According to Entrepreneur.com, Sam Walton’s journey to success was a long one, funded by others from the beginning. He started out with just $5,000 of his own savings and a $20,000 loan, which he used to buy a Ben Franklin variety store. When he later refused to sell the business to his landlord, his lease was not renewed, and Walton was forced to relocate. He set up his new business in another town and spent the 1950s buying stores with his profits, along with some more borrowed money. In 1962, Walton mortgaged his house and borrowed even more money to open up the very first Wal-Mart. When he died in 1992, Walton was worth $25 billion, and his stores had already surpassed Kmart and Sears, establishing Wal-Mart as the nation’s biggest retailer.
4. Constant Contact
Constant Contact is well known as an email marketing company, but they also offer social media marketing, event marketing, and surveys, among other tools. The company works with small businesses to help them build relationships with customers and increase sales, and none of it would have happened without a little extra help. While the company launched in 1998, it didn’t go big until it received a $1 million investment from SBIC Hudson Venture Partners II in 2002. From 27 employees, Constant Contact expanded to more than 300 and drastically increased its value to more than $400 million.
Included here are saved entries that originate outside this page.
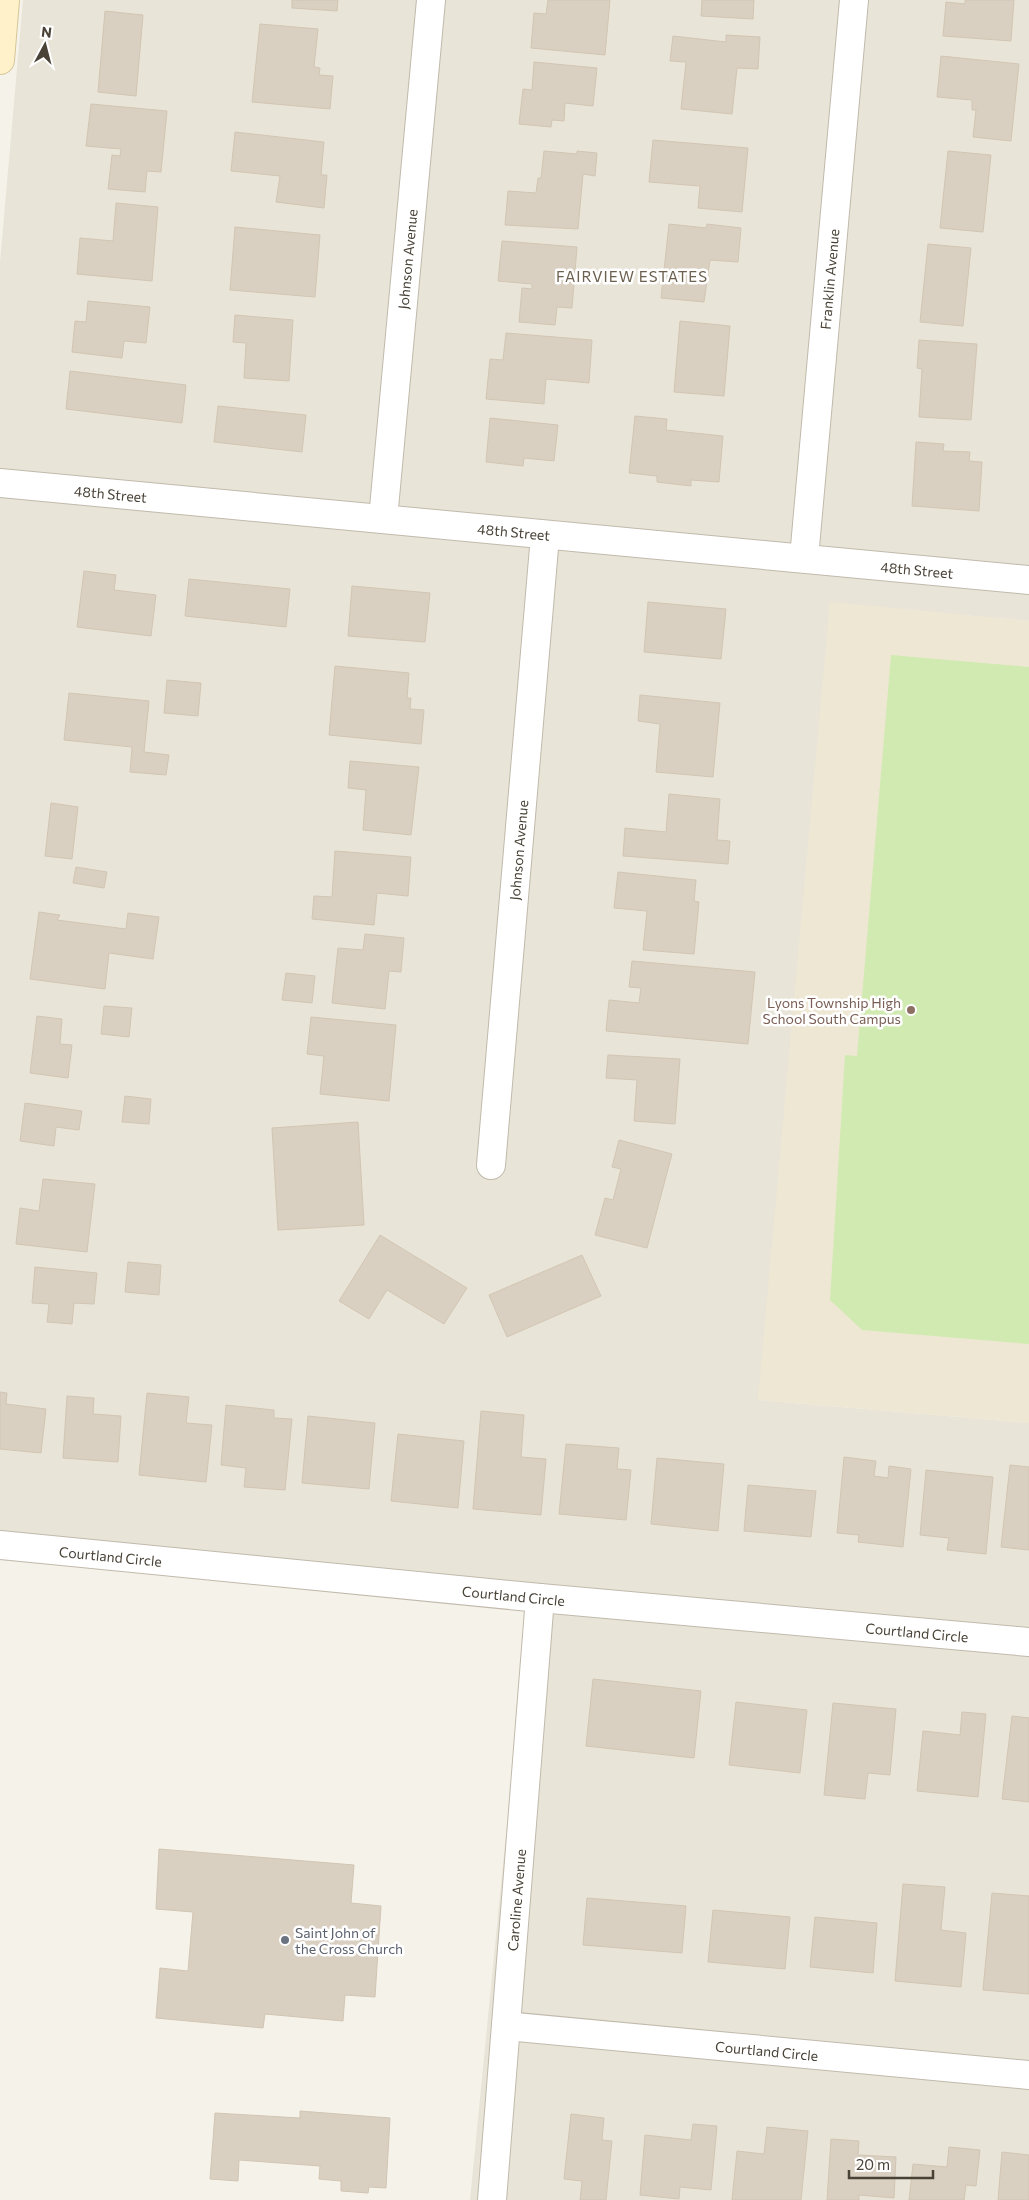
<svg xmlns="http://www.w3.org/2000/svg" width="1029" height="2200" font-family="Commissioner,sans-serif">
  <rect width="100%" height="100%" fill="#f5f2ea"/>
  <!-- residential -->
  <path fill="#e9e4d8" d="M 23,0 L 1029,0 L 1029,621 L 831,603 L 759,1400 L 1029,1423 L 1029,2200 L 470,2200 L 528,1610 L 0,1560 L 0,262 Z"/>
  <!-- education -->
  <path fill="#eee7d3" d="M 830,602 L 1029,621 L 1029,1423 L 758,1400 Z"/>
  <!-- green -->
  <path fill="#d1eab2" d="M 891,655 L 1029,667 L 1029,1344 L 862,1330 L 830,1300 L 845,1055 L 857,1056 Z"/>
  <!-- building -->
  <path fill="#dad0c2" stroke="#d2c5b2" d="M 292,0 L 338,0 L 337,11 L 292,8 Z
    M 548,0 L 610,0 L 605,55 L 531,48 L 534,13 L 546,14 Z
    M 702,0 L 754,0 L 753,19 L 701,16 Z
    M 965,0 L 1014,0 L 1011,41 L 943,36 L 946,2 L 965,4 Z
    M 105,11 L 143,15 L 136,96 L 98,92 Z
    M 260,24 L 318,29 L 314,67 L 320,68 L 319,75 L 333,76 L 330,109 L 252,102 Z
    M 726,35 L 760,37 L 758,69 L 737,68 L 732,114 L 681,109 L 686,62 L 670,61 L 673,36 L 726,42 Z
    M 941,56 L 1019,64 L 1011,141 L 973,137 L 976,110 L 972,110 L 972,100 L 937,97 Z
    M 534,62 L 597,68 L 593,106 L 565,103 L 564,121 L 552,120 L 551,127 L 519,124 L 523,89 L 532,90 Z
    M 91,104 L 167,111 L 161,172 L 147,171 L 145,192 L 108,189 L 112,155 L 120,156 L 121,149 L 86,146 Z
    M 235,132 L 324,142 L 321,175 L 327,175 L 324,208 L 276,202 L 280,176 L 231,171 Z
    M 653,140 L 748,148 L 742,212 L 698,208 L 700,186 L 649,182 Z
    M 544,151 L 577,154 L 577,151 L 597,153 L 595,176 L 583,174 L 578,229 L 505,225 L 508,191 L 536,193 L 538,178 L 541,178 Z
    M 948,151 L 991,155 L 983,232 L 940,228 Z
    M 116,203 L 158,207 L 152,281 L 77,274 L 80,238 L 113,241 Z
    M 669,224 L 706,228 L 707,224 L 741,228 L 738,262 L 710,260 L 704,302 L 661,298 Z
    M 235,227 L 320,235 L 315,297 L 230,290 Z
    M 502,241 L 577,247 L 572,308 L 557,307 L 555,325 L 519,322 L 522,288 L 532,289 L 532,284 L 498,281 Z
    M 928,244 L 971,248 L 963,326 L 920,322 Z
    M 88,301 L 150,307 L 146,343 L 124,341 L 122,358 L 72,352 L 75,321 L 86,322 Z
    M 235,315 L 293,320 L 289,381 L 244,378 L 246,343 L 233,342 Z
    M 680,321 L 730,326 L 724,396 L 674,392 Z
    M 506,333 L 592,340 L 589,383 L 546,379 L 544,404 L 486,399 L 490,359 L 503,360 Z
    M 919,340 L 977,344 L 971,420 L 919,417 L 922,369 L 917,368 Z
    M 70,371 L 186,385 L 182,423 L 66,409 Z
    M 218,406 L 306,415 L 302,452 L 214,442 Z
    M 635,416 L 667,419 L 666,430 L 723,436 L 719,482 L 691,480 L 691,486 L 657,482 L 657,476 L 629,473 Z
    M 490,418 L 558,425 L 554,461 L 524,458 L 523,466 L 486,462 Z
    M 916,442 L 944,444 L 943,451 L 970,452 L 969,461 L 982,462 L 979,511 L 912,506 Z
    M 84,571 L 116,575 L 114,590 L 156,595 L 151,636 L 77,627 Z
    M 189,579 L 290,589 L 286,627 L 185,616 Z
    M 352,586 L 430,593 L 425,642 L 348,636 Z
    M 648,602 L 726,609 L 721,659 L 644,652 Z
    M 335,666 L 409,673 L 407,698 L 411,698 L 410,709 L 424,710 L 421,744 L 329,735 Z
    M 167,680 L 201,683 L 198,716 L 164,713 Z
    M 69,693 L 149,701 L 144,752 L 169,755 L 166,775 L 130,772 L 132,747 L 64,740 Z
    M 640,695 L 720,703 L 713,777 L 656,772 L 660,724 L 638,721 Z
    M 350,761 L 419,767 L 411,835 L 363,830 L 366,790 L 348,788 Z
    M 669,794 L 720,799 L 717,840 L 730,841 L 728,864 L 623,856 L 625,828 L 666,832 Z
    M 51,803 L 78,807 L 72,859 L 45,856 Z
    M 335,851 L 411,857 L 408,896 L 377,893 L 374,925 L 312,919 L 314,896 L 332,897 Z
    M 76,867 L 107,872 L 104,888 L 73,883 Z
    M 618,872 L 696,880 L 694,901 L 699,902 L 694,954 L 643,950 L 647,911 L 614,908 Z
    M 39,912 L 60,915 L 57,920 L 126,929 L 128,913 L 159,917 L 153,959 L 109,953 L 105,989 L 30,979 Z
    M 365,934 L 404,938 L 401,972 L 389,971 L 385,1009 L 332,1003 L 338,948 L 363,950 Z
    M 632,961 L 755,972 L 748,1044 L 606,1031 L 609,1000 L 639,1003 L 641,988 L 629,987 Z
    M 286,973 L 315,976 L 312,1003 L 282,1000 Z
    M 104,1006 L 132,1008 L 129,1037 L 101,1034 Z
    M 37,1016 L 62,1019 L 60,1044 L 72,1045 L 68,1078 L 30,1073 Z
    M 311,1017 L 396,1025 L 389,1101 L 320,1094 L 324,1056 L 307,1054 Z
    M 608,1055 L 680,1059 L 675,1124 L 634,1121 L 637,1080 L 606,1078 Z
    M 125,1096 L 151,1099 L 149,1124 L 122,1122 Z
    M 25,1103 L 82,1111 L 79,1130 L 56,1127 L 54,1146 L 20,1141 Z
    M 358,1122 L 364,1225 L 278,1230 L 272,1128 Z
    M 619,1140 L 672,1154 L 647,1248 L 595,1235 L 605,1198 L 613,1200 L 621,1169 L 612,1167 Z
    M 43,1179 L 95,1184 L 87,1252 L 16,1244 L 20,1208 L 39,1211 Z
    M 380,1235 L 467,1288 L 444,1324 L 387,1290 L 369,1319 L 339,1301 Z
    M 582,1255 L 601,1296 L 507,1337 L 489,1295 Z
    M 128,1262 L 161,1265 L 159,1295 L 125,1292 Z
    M 35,1267 L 97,1273 L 94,1304 L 74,1303 L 72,1324 L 47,1322 L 49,1304 L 32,1303 Z
    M 0,1392 L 7,1393 L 6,1404 L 46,1409 L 41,1453 L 0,1449 Z
    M 147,1393 L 189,1397 L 186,1423 L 212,1425 L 206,1482 L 139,1475 Z
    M 67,1396 L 94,1398 L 93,1414 L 121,1416 L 118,1462 L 63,1458 Z
    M 226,1405 L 274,1410 L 274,1418 L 292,1419 L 285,1490 L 244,1487 L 246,1468 L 221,1465 Z
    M 481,1411 L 524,1415 L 521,1457 L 546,1459 L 541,1515 L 473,1509 Z
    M 308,1416 L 375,1423 L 369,1489 L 302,1483 Z
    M 398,1434 L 464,1441 L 458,1508 L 391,1501 Z
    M 566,1444 L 619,1448 L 617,1469 L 631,1470 L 626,1520 L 559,1514 Z
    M 844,1457 L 876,1461 L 874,1476 L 888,1478 L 889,1466 L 911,1469 L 903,1547 L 858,1542 L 859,1535 L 837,1533 Z
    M 657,1458 L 724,1464 L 718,1531 L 651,1524 Z
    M 1010,1465 L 1029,1467 L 1029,1550 L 1001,1547 Z
    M 926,1470 L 993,1477 L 986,1554 L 947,1550 L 949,1538 L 920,1535 Z
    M 748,1485 L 816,1491 L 811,1537 L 744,1531 Z
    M 593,1679 L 701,1691 L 694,1758 L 586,1746 Z
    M 736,1702 L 807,1710 L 800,1773 L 729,1765 Z
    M 833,1703 L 896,1709 L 890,1775 L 868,1773 L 865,1799 L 824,1795 Z
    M 962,1712 L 986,1714 L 978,1797 L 917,1791 L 923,1731 L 960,1735 Z
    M 1012,1716 L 1029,1718 L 1029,1802 L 1002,1799 Z
    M 159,1849 L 354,1865 L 351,1903 L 381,1906 L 375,1997 L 345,1995 L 343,2021 L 265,2014 L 263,2028 L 156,2018 L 160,1968 L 188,1971 L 193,1912 L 156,1909 Z
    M 903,1884 L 945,1887 L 941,1930 L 966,1933 L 961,1987 L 895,1981 Z
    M 992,1893 L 1029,1896 L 1029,1994 L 983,1990 Z
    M 587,1898 L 686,1906 L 682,1953 L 583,1945 Z
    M 713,1910 L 790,1917 L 785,1969 L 708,1962 Z
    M 815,1917 L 877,1923 L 873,1973 L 810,1967 Z
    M 300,2111 L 390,2118 L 386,2188 L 369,2187 L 368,2193 L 341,2191 L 341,2181 L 319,2179 L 320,2166 L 239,2160 L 238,2181 L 210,2179 L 215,2113 L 300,2118 Z
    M 571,2114 L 604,2118 L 602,2140 L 612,2141 L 606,2200 L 580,2200 L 582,2181 L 564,2179 Z
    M 693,2124 L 717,2126 L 711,2190 L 680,2187 L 679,2199 L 640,2195 L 645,2135 L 691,2140 Z
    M 767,2127 L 808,2131 L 801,2200 L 732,2200 L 737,2151 L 764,2154 Z
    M 831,2139 L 859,2141 L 858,2155 L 896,2157 L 894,2198 L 859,2195 L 859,2200 L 827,2200 Z
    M 949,2147 L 980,2150 L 976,2186 L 966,2185 L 964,2200 L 909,2200 L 913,2164 L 947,2167 Z
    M 1002,2152 L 1029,2155 L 1029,2200 L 998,2200 Z"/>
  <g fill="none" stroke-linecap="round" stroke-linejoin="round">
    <!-- minor casing -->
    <g stroke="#c1baac" stroke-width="30">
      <g id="minor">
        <path id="s1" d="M 0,483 L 1029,580"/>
        <path id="s2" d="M 383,519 L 431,0"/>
        <path id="s3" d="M 804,558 L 854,0"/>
        <path id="s4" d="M 491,1165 L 545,536"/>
        <path id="s5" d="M 0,1545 L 540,1598 L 1029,1642"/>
        <path id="s6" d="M 506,2026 L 1029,2075"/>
        <path id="s7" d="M 492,2200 L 540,1598"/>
      </g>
    </g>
    <!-- secondary casing -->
    <g stroke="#d6c699" stroke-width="30">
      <path id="secondary" d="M 0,60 L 5,0"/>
    </g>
    <!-- minor -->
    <use href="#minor" stroke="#fff" stroke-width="28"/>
    <!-- secondary -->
    <use href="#secondary" stroke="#fff2ca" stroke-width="28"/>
  </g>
  <!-- markers -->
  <circle fill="#8d6e63" stroke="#fff" stroke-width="2" cx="911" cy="1010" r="5"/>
  <circle fill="#6b7280" stroke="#fff" stroke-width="2" cx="285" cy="1940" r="5"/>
  <g text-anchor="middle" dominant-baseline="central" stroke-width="5" stroke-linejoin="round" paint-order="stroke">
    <!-- street labels -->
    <g font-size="14" fill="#494237" stroke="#fff">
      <text stroke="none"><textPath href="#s2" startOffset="261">Johnson Avenue</textPath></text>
      <text stroke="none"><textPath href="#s3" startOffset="280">Franklin Avenue</textPath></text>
      <text stroke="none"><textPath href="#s1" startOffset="111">48th Street</textPath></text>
      <text stroke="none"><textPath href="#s1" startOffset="516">48th Street</textPath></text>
      <text stroke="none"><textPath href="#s1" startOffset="921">48th Street</textPath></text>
      <text stroke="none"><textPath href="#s4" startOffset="316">Johnson Avenue</textPath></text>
      <text stroke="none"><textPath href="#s5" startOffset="111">Courtland Circle</textPath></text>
      <text stroke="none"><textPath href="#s5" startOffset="516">Courtland Circle</textPath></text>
      <text stroke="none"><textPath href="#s5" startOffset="921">Courtland Circle</textPath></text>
      <text stroke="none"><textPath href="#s7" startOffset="301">Caroline Avenue</textPath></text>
      <text stroke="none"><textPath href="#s6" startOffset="262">Courtland Circle</textPath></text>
    </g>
    <!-- education labels -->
    <g font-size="14" fill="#785e54" stroke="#fff" text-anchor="end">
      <text x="901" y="1002">Lyons Township High<tspan x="901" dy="16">School South Campus</tspan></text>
    </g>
    <!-- worship labels -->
    <g font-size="14" fill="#5b616d" stroke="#fff" text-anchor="start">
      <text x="295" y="1932">Saint John of<tspan x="295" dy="16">the Cross Church</tspan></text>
    </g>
    <!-- neighbourhood labels -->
    <g font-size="15" letter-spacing="1" fill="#6c604e" stroke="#fff">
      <text x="632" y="276">FAIRVIEW ESTATES</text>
    </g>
  </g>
  <!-- north arrow -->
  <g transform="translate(45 45) rotate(7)" stroke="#ffffff" stroke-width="4" paint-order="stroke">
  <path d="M0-4L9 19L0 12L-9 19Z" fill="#494237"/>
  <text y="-8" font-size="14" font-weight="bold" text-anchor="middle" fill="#494237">N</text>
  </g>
  <!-- scale -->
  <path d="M849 2170v8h84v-8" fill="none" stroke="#494237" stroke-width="2.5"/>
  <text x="856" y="2170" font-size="15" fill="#494237" stroke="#ffffff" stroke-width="4" paint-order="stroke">20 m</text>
</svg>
Photo Source: http://www.sxc.hu/photo/1164856
5. Whole Foods Market
While Whole Foods Market is now a renowned natural foods store that can be found across the country, it started out small. Back in 1978, Rene Lawson Hardy and John Mackey had to borrow money from friends and family to make their dream a reality. That borrowed money, combined with their savings, helped them get their business off the ground, though it endured a rocky start. By 2008, the company was worth $6.5 billion in revenues.
Akio Morita and Masaru Ibuka founded their business, Tokyo Telecommunication Engineering Corporation, shortly after World War II. The company was started by using $500 in borrowed funds. This allowed the men to establish a small office with 20 employees in a burned-out building. Despite humble beginnings, the company managed to grow bit by bit, and eventually, in 1953, Morita bought the rights to a transistor, which would set the pace for his business in years to come as they turned out a range of transistor radios. The company’s name was changed to Sony Corporation in 1958 and continued to grow over the years, producing an ever-growing range of electronics.
Charles Pfizer and his cousin Charles Erhart began the now-famous pharmaceutical company with a $2,500 loan from Pfizer’s father. That loan started the men on their journey. Their first product, a tastier form of a common anti-parasitic, was a hit, and they were off on the road to success. Innovative products like camphor, cream of tartar, and iodine were the basis of their ongoing success, which has brought the company to present day, where it rests firmly within the top 200 of the Fortune 500.
Not all of these business loans came from banks. Some companies were started with money borrowed from friends and family, while others began with small amounts from local banks. However, they managed to get the money together for their startups, and all of these companies can trace their success back to the financial aid they received early on.